The global positioning system (GPS) is a satellite-based system that is relied upon to provide accurate positioning information to GPS-enabled receivers, especially for military aircraft and weapon systems applications and for civilian aviation. Inaccurate positioning information can result in less accurate GPS-guided weapons which may increase collateral damage as well as a need for an increased number of weapons needed to accomplish a given mission. Additionally, civilian aviation applications rely on GPS positioning information to be highly accurate for aircraft navigation.
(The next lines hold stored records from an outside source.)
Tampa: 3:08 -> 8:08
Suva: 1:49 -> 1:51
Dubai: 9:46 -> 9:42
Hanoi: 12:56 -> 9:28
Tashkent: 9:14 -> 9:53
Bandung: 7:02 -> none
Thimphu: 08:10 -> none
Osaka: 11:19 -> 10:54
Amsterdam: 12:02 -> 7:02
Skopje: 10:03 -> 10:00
A next generation or version of GPS that is being developed is GPS III which has a higher accuracy requirement, yet includes design considerations that may affect this higher accuracy requirement. In particular, GPS III is implemented with a steerable spot beam antenna that is used to transmit high-intensity spot beams of GPS signals. However, the high gain of a spot beam antenna is obtained at the cost of reduced beamwidth, and precision pointing of the narrow beam is needed for the higher accuracy requirements of the GPS III system. As such, the gyros that control the attitude of the GPS satellite need to be calibrated for gyro drift errors.
Gyro measurements are not absolute, but rather relative to some frame of reference. For typical satellite gyros, this frame of reference is a computed inertial frame, where the orientation drifts from a true inertial frame due to various sources such as measurement noise, scale factor error, gyro bias error, and others. In order to provide accurate attitude and rate estimates, the gyros need to be calibrated frequently with a reference attitude sensor.